Photos courtesy of Christian Battin
When Chicago native Christian Battin isn’t behind the camera or interning for Pure Flix Entertainment, he’s involved in on-campus extra-curriculars like NewsWaves 32, working as a teacher’s assistant in production classes or running his on-campus cookie business, Battin’s Bakery.
Starting his business in October 2019, Battin sold over 1,000 cookies within two months, honing his entrepreneurial skills while studying Media Production at Pepperdine. Battin sat down for an interview with the Graphic to explore how his faith has intersected with his interest in film and passion for creating community through cookies.
What drew you to pursue a career in film?
Christian Battin: Originally, it was just because I wanted to make people laugh. It eventually translated to wanting people to feel loved and then to showing people Jesus through media.
Do you have any insights you’ve gained from your internship experience?
CB: Work as hard as you can. You know, you’re probably gonna start as a PA [Production Assistant] or whatever, just work your butt off. Don’t kiss up to anybody, just work your butt off and try to engage with the producers, the directors … and just be yourself. Study [producers and directors] a little bit so you can talk to them about their work.
Who has been your favorite professor at Pepperdine?
CB: John Sitter — because he’s funny. He cares about the students and has a good background of knowledge. You can tell he’s just there for our learning and for us to enjoy the program.
What inspired you to start your own bakery?
CB: One day, I just decided I wanted to make homemade cookies. I’ve been baking for a long time, had my culinary license, or had had it, and food handling … and took a lot of classes. I went out, bought some high-end ingredients, looked up a recipe online. I made them for my friends, and they loved them. They loved them so much that they told me they would buy them. I just thought it’d be fun, and I saw how much people liked them.
You previously mentioned your faith — how has your spiritual life had an impact on your time at Pepperdine?

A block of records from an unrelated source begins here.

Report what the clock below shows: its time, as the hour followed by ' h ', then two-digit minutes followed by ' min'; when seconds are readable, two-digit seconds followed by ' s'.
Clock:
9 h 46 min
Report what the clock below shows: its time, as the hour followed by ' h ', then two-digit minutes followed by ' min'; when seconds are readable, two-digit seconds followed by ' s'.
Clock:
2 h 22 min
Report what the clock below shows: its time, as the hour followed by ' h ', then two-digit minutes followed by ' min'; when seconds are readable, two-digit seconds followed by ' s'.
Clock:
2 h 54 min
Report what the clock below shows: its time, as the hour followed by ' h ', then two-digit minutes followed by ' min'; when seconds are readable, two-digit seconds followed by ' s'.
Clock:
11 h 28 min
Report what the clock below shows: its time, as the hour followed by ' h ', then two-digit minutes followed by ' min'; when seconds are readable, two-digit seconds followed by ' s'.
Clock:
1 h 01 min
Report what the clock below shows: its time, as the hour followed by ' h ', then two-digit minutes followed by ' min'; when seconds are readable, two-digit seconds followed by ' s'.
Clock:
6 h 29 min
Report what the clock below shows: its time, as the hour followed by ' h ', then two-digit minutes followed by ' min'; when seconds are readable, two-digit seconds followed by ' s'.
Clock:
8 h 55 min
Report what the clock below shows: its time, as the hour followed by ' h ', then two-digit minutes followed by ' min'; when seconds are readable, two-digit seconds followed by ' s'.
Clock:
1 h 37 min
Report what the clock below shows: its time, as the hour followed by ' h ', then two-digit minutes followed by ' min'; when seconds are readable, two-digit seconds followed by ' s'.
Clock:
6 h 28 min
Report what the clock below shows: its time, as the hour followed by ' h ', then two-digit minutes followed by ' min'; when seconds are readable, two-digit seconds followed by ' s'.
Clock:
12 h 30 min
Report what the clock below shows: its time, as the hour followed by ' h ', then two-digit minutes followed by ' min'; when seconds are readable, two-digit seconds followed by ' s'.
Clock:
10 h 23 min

CB: It wasn’t until early junior year that, I guess, my faith was really transformed into something new in the sense of just really rediscovering an intimate relationship with God — but understanding even deeper what that means, too. To actually have a friend in him, rather than just somebody to pray to and hope that, you know, he’s gonna listen. And even though I may have trusted him in the past, and now it’s like he’s personal, [it’s comforting] … being able to converse in dialogue and fellowship, and just know that I have a friend in Jesus in a more intimate way. In the past two years, I’ve just been growing in that daily.
How do you think your business has impacted the Pepperdine community?
CB: I prayed over the cookies, you know, blessed them, asked God that people would experience his love through them. I have a couple of cool testimonies of people who — not knowing that I did that — would say they even tangibly felt love. I’ve seen a lot of people impacted in the sense of community. I’ve created relationships with people [and] people have created relationships with each other.
Any advice for younger students?
CB: [8 a.m. classes] are dangerous — probably stay away from them, if you can, unless you really, really like waking up early in the morning. If you go to them, it does give you a great jump on your day and you get a lot of stuff done — but it’s also not easy to go, especially if it’s a language class. I don’t recommend taking language classes in the morning. That’s dangerous for sure.